In April 2011, a settlement was reached, which, to the best of anyone’s knowledge, was the largest SpokaneRiver-related environmental settlement in the region’s history. The agreement called for combined-sewer-overflow fixes, enhanced education and outreach, and funds for restoration projects in the area. But maybe more important than the dollars or the significance of the settlement was the region-wide discussion on PCBs that followed – leading to a well-organized and very sophisticated collective effort to identify PCB sources in the Spokane River basin and address them in various ways, from permit-compliance to clean-up to source-control.
It is our belief that without the Clean Water Act as a vehicle to get us to this place, and without the amicable settlement, PCBs would still be largely unaddressed, and a major source of water pollution in the Spokane River would be further down the “to-do” list. Instead, the Spokane River is cleaner today than it was in 2009.
This process has underscored the critical importance of laws such as the Clean Water Act, Safe Drinking Water Act and Endangered Species Act, as well as many state regulations. It has also demonstrated that the agencies in charge of enforcing these laws must be supported and reinvigorated if they are to do their jobs properly. This is a big push, and it’s going to require us to be not just on the defensive, but the offensive as well.
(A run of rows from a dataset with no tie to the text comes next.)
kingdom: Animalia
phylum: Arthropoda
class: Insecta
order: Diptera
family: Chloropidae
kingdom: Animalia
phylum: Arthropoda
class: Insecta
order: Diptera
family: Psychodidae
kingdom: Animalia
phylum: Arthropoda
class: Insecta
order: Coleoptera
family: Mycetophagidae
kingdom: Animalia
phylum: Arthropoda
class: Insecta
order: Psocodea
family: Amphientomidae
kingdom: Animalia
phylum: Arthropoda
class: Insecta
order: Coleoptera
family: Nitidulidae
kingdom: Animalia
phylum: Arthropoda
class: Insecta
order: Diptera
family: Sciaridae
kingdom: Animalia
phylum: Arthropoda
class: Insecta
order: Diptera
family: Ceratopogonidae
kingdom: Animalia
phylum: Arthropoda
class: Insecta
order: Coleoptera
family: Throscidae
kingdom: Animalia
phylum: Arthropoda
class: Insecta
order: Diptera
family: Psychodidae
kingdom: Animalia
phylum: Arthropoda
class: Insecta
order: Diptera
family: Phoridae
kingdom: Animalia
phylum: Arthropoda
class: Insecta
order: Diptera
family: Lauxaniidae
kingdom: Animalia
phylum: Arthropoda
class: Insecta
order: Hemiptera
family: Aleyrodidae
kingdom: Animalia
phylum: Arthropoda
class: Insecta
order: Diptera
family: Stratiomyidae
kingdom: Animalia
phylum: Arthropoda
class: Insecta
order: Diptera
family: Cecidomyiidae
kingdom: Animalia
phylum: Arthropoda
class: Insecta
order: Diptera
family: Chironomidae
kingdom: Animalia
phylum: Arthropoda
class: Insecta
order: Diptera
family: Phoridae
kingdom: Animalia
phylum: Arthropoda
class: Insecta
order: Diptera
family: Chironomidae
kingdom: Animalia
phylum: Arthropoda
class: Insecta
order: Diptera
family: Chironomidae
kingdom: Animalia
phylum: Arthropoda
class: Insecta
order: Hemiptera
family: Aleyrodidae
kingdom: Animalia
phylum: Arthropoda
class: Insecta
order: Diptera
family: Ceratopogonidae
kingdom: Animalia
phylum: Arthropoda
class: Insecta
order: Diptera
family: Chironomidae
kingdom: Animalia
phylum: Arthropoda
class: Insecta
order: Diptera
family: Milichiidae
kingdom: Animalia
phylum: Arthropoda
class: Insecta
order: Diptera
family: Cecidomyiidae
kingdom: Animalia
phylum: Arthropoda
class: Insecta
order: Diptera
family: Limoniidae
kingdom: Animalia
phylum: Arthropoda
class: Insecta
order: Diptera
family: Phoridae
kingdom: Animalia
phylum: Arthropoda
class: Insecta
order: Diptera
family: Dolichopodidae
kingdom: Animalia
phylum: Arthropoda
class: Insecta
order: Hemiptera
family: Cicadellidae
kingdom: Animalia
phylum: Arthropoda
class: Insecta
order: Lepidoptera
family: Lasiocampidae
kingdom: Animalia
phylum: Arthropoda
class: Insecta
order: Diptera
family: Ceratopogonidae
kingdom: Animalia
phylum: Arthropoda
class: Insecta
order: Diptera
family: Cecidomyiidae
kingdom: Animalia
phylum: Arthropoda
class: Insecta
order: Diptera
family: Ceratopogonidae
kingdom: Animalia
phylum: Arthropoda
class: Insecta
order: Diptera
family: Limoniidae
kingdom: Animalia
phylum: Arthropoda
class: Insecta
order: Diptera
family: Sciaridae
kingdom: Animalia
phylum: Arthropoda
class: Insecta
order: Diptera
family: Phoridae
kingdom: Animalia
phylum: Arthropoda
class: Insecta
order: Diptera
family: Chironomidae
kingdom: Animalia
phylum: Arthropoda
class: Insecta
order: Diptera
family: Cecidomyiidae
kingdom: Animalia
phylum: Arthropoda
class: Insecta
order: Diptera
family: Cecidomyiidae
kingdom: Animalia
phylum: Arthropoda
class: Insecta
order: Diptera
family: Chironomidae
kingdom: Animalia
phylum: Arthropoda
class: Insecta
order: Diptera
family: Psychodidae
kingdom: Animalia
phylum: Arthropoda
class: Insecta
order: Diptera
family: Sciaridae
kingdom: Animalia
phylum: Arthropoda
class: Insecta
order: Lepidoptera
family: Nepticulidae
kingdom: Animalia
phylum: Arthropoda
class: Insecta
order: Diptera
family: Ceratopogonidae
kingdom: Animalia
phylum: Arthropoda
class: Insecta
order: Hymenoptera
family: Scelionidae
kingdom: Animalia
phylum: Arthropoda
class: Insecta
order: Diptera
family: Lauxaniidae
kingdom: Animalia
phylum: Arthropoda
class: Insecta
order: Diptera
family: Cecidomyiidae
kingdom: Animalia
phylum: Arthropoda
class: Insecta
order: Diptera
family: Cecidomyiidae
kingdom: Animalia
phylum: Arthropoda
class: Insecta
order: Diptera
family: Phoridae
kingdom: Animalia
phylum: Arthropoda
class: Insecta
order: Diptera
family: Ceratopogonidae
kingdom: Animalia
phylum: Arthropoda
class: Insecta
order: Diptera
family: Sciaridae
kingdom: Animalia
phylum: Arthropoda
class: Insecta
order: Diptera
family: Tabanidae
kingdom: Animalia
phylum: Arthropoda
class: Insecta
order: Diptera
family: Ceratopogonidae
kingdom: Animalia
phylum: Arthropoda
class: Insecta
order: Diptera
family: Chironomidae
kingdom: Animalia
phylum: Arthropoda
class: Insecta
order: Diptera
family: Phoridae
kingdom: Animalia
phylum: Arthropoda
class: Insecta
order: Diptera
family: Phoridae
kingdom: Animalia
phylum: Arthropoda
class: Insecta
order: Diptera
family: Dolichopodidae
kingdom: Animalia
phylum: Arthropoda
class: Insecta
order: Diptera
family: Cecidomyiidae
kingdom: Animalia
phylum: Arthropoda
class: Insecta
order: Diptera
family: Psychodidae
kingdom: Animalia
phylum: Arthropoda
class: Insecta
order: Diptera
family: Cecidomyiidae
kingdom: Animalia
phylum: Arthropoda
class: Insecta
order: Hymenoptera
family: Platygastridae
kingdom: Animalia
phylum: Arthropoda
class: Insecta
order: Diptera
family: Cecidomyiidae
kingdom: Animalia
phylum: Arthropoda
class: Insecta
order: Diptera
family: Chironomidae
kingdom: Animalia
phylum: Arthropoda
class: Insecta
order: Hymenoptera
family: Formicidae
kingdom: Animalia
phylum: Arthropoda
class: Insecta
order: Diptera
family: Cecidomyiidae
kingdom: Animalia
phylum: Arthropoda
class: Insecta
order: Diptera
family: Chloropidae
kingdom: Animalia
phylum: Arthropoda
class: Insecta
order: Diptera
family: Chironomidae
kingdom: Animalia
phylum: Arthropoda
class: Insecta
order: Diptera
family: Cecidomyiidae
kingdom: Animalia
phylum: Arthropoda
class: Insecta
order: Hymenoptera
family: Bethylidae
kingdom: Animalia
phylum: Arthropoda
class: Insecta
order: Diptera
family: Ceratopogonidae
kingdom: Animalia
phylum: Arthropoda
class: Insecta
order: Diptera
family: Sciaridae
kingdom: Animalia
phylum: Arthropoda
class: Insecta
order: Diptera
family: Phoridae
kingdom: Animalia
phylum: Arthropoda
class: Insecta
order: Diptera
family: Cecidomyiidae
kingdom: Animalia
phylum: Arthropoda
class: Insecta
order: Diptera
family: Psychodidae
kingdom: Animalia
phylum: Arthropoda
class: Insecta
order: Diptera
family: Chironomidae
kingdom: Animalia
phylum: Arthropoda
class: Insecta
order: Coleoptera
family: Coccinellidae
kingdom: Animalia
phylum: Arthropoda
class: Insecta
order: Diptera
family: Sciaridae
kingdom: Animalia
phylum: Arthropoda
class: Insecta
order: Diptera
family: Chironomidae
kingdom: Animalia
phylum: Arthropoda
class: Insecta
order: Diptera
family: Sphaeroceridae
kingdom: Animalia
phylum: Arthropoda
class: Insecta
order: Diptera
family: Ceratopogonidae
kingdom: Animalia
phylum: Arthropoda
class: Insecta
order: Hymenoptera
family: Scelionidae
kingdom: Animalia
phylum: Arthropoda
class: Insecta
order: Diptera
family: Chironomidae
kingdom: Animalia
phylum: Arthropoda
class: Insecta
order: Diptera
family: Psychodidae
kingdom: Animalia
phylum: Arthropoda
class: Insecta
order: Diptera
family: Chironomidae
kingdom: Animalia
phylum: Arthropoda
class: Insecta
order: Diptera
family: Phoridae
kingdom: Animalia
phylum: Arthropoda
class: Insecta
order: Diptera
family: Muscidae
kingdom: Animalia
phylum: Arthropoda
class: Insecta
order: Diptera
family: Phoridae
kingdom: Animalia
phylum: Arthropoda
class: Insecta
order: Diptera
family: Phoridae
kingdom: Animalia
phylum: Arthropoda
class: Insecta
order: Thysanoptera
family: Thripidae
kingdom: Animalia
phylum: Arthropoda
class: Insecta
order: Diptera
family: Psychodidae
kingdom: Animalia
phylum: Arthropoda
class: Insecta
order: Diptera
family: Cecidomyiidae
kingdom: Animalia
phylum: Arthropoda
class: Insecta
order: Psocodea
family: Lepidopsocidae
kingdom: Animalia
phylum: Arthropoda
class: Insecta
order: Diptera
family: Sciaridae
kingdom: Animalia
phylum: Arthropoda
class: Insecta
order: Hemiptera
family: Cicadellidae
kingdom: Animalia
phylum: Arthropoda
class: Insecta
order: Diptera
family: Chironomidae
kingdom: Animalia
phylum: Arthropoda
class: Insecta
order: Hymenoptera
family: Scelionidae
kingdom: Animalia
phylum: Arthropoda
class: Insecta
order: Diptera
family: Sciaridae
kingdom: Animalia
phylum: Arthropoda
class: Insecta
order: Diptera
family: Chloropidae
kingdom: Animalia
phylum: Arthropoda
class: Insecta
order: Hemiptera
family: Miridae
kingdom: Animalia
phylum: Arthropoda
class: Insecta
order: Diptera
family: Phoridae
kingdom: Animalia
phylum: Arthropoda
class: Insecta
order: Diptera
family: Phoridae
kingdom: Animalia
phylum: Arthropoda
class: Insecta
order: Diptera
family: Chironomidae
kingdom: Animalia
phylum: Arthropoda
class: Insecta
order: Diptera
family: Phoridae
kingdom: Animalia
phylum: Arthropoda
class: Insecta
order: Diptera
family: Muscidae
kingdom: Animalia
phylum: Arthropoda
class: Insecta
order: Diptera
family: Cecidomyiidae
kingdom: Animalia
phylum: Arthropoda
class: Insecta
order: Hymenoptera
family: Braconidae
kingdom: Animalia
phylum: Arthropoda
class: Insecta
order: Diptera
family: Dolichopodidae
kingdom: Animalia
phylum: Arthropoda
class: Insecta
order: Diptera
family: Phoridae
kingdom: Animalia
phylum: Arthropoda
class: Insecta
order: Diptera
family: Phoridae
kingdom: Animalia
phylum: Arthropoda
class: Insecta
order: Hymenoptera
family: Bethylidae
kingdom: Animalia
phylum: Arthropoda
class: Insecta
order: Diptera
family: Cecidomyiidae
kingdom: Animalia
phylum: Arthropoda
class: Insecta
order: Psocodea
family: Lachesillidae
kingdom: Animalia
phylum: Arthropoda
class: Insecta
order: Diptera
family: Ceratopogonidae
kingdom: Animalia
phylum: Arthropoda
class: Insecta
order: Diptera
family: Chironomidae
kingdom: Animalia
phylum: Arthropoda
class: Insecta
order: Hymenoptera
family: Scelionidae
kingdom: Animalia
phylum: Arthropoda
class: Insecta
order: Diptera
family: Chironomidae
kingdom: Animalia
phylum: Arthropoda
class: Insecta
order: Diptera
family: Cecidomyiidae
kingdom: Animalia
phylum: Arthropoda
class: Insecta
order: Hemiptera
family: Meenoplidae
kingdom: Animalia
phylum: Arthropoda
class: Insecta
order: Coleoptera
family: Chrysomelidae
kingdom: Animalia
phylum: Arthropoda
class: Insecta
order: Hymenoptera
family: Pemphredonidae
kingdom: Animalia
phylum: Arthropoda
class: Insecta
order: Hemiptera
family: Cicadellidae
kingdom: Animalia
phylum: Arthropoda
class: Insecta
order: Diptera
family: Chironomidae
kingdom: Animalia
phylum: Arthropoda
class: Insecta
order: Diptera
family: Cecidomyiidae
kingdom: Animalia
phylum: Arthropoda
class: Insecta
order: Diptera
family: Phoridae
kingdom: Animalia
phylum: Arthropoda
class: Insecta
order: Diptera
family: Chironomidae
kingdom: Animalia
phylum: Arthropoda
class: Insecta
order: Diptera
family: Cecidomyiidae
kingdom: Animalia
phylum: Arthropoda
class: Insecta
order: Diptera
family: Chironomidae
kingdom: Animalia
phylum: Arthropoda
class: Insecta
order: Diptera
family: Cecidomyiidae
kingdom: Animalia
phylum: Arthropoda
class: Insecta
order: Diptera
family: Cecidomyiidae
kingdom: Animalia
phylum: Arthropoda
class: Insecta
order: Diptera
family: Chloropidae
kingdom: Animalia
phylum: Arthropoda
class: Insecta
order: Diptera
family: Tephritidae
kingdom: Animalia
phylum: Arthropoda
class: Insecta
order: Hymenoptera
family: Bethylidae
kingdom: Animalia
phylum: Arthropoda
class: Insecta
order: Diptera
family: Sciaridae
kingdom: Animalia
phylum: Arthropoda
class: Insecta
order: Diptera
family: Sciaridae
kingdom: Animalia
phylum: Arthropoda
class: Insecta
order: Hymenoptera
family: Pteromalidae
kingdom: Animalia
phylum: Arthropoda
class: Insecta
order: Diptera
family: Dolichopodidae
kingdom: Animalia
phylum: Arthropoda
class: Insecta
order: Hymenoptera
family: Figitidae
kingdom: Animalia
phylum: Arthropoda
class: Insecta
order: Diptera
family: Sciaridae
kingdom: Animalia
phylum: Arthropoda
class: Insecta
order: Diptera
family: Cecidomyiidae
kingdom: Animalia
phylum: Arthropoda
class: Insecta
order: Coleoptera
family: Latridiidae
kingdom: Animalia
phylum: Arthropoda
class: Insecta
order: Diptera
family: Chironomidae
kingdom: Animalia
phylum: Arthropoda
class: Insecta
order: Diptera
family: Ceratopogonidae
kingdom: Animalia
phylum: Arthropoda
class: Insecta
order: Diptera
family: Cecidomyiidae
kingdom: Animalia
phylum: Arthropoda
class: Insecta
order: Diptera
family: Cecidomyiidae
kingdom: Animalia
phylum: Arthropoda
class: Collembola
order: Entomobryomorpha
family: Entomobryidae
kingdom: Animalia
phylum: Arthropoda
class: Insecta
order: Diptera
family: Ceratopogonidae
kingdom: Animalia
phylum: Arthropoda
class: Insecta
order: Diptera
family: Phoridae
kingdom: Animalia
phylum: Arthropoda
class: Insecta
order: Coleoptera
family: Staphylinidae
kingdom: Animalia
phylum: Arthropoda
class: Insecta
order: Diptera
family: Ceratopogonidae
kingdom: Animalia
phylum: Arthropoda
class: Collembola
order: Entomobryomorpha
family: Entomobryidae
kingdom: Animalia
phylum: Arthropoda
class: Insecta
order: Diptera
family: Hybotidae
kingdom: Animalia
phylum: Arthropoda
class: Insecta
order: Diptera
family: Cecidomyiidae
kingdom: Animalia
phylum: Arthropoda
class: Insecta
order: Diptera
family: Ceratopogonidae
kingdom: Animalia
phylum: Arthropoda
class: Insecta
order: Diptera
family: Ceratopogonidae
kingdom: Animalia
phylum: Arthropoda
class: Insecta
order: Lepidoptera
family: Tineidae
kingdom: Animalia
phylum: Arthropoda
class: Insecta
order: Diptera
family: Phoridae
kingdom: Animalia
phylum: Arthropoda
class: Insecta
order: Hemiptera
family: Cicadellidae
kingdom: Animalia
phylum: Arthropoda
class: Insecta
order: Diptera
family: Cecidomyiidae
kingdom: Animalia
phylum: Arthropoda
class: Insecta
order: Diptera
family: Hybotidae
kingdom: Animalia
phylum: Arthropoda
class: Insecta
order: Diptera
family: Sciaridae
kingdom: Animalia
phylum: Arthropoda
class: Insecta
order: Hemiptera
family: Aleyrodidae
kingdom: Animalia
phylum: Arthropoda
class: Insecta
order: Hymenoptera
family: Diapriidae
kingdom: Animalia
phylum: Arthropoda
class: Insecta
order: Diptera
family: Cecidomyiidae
Over the past 40 years, the Clean Water Act has been a path-breaking statute for tackling America’s water problems. But if we are to solve this country’s, and the world’s, looming water crisis, then we must make sure that is an even more powerful instrument over the next 40 years. Pat Mulroy, general manager of the Southern Nevada Water Authority, and one of the country’s most progressive water managers, has famously said, ““ If you want to really think outside the box, and really solve our water problems, we need to talk about solutions we’ve never had the courage to talk about before.” Now is the time to show that courage.